Cinq ans plus tard, les sbires du cardinal ne parviennent toujours pas à identifier l’insolent. Ainsi commence l’enquête du procès Grandier, inculpé par le chanoine Jean Mignon et par un correspondant de Richelieu dans la ville, René Mesmin de Silly, tous deux authentiquement jaloux des succès publics et féminins du curé. Il leur conviendra d’attribuer à ce dernier la paternité (plausible, mais non prouvée) du pamphlet, pour fournir matière à l’accusation.

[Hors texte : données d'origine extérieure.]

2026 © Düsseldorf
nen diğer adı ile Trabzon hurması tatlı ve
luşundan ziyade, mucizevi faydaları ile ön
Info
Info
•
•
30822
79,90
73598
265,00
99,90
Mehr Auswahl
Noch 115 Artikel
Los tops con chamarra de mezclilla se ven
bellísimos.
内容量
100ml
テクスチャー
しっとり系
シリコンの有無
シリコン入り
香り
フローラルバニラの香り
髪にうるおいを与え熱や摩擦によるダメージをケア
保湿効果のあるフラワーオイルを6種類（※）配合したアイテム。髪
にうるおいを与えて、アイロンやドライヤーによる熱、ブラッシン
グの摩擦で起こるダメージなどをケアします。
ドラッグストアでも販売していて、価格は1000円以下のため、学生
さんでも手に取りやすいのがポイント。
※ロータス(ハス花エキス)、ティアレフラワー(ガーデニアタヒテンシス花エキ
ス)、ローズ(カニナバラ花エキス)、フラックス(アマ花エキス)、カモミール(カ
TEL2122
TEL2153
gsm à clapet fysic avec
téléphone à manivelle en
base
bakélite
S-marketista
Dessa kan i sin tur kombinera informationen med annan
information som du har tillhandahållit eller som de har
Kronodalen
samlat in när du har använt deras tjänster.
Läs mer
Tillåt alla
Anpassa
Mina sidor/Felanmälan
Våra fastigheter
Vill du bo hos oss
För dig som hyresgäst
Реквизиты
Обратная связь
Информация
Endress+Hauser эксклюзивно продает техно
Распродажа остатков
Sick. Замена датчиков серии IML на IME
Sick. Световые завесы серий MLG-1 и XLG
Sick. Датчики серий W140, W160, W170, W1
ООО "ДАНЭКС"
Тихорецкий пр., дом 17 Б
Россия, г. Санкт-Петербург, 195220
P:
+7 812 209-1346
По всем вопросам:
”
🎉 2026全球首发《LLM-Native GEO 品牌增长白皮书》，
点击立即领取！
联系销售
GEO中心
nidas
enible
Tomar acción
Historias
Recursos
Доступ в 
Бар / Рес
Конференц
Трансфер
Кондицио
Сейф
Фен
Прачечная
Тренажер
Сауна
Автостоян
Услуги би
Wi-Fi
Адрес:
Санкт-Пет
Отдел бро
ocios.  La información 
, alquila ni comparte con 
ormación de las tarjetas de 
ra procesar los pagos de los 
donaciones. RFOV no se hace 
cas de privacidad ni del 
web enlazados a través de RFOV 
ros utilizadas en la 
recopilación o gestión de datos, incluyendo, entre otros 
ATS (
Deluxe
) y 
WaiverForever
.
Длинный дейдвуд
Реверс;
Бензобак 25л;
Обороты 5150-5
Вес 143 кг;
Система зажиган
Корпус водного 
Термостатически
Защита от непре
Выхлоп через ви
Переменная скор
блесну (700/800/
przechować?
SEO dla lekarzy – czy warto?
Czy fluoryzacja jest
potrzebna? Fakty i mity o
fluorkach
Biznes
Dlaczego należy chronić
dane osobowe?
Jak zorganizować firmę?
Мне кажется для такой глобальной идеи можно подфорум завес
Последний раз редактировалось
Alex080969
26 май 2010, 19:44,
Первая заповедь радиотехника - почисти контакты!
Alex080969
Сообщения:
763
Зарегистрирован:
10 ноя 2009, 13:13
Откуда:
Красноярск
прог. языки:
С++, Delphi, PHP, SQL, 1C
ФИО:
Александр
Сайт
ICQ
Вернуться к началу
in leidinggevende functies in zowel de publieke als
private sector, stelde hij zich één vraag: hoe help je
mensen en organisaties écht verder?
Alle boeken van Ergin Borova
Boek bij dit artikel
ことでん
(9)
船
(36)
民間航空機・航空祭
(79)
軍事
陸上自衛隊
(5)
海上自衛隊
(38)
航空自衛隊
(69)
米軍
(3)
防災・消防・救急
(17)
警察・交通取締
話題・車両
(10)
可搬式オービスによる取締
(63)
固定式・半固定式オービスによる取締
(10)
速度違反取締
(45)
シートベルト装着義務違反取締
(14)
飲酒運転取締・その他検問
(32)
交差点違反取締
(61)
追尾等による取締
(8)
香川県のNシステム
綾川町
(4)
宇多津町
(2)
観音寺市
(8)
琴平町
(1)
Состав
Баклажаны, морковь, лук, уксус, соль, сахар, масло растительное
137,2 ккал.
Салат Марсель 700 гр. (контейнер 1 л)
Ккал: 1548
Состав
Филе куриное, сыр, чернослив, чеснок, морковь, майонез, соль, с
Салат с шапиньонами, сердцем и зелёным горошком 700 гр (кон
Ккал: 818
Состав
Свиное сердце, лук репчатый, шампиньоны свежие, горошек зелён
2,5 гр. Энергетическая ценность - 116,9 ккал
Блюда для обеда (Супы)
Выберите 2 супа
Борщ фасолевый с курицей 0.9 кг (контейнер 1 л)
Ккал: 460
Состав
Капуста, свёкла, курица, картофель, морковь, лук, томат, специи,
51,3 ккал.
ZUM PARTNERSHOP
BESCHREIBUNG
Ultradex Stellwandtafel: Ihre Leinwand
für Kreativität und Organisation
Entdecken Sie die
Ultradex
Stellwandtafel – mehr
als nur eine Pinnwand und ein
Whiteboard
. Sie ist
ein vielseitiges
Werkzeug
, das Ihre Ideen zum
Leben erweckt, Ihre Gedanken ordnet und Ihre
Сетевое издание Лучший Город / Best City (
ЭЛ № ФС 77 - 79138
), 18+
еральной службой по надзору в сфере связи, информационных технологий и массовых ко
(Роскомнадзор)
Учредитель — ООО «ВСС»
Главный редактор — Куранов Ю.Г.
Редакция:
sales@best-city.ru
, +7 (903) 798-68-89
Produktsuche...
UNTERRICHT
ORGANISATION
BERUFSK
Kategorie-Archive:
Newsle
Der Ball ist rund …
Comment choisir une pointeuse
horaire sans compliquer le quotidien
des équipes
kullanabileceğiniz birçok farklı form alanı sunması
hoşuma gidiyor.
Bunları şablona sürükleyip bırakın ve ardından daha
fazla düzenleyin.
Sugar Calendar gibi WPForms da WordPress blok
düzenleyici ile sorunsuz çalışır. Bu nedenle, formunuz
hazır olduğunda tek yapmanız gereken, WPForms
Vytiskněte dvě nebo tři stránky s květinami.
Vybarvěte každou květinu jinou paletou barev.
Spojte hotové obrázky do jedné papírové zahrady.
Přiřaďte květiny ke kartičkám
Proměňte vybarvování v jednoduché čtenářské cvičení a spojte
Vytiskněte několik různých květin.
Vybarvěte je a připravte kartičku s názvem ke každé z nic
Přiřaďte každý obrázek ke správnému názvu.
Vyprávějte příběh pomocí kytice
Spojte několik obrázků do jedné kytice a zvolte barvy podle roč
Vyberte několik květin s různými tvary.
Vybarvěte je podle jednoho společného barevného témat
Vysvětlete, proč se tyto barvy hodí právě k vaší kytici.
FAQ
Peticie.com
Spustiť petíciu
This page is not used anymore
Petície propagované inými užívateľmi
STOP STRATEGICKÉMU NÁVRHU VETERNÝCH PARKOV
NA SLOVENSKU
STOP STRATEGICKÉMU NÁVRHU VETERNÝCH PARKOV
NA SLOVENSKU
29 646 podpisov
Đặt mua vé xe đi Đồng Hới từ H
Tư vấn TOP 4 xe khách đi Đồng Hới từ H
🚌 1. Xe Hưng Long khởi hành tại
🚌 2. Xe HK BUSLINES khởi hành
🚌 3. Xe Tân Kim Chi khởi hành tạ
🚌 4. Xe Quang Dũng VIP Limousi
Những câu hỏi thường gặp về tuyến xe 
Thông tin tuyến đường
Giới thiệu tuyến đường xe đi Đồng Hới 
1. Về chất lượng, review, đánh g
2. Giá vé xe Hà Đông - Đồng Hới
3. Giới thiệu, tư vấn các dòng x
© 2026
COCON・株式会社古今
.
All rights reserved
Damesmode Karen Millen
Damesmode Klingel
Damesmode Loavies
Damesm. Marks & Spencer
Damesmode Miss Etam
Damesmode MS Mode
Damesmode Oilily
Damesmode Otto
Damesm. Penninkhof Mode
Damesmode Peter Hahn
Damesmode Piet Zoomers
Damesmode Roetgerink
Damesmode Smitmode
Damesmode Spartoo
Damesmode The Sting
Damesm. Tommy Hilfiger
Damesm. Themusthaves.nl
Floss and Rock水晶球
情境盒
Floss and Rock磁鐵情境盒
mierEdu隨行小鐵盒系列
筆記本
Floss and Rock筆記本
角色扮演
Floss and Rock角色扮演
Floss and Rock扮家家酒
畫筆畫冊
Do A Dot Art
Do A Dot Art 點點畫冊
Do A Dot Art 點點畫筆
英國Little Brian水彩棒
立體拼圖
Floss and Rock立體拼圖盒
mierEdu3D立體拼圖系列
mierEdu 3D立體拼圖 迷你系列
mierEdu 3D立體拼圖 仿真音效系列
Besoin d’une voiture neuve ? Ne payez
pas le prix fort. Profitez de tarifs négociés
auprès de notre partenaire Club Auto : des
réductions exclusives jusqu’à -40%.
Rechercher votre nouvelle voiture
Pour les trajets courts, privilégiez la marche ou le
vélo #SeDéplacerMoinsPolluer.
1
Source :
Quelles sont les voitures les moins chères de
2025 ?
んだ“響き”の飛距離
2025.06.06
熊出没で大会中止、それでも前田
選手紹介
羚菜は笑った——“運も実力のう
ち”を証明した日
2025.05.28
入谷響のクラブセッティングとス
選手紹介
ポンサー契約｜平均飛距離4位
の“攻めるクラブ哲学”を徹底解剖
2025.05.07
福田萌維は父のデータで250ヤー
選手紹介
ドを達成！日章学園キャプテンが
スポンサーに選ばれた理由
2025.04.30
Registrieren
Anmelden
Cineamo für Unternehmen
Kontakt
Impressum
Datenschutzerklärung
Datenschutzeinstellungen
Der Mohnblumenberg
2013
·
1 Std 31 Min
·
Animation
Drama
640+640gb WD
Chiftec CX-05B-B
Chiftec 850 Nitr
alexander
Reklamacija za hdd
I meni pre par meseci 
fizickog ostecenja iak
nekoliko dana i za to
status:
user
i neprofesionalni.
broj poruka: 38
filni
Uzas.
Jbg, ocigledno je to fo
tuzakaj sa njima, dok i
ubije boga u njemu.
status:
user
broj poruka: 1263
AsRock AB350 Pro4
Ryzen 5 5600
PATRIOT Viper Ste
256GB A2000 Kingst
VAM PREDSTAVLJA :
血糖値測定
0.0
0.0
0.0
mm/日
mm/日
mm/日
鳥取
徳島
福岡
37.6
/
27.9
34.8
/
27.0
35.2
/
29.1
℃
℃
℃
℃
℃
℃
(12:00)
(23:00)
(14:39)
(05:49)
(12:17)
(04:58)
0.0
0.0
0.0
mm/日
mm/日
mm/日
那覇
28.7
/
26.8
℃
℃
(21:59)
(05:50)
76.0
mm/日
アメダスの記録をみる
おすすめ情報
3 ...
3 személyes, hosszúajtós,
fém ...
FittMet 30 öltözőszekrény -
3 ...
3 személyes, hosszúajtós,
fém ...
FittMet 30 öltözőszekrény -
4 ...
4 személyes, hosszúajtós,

Quant à la réalité des possessions, Richelieu, trop cartésien avant la lettre, n’est pas dupe, comme l’atteste son Mémoires sa mention de « quelques religieuses Ursulines de la ville de Loudun ayant semblé possédées ». Ce que cet homme d’ordre ne pardonne pas, c’est le trouble public que l’affaire a provoqué, et contre lequel il a voulu faire un exemple du corps inflammable d’Urbain Grandier, quitte à mettre dans la sanction une mesure de vengeance personnelle, comme il Il est vrai que la grandeur d’un homme d’exception est de savoir fondre son intérêt privé dans l’intérêt public.

1620 : bientôt la fin des enjeux pour les sorcières

Vers 1620, le Parlement de Paris s’oppose à la chasse aux sorcières et condamne même certains magistrats pour les avoir fait exécuter.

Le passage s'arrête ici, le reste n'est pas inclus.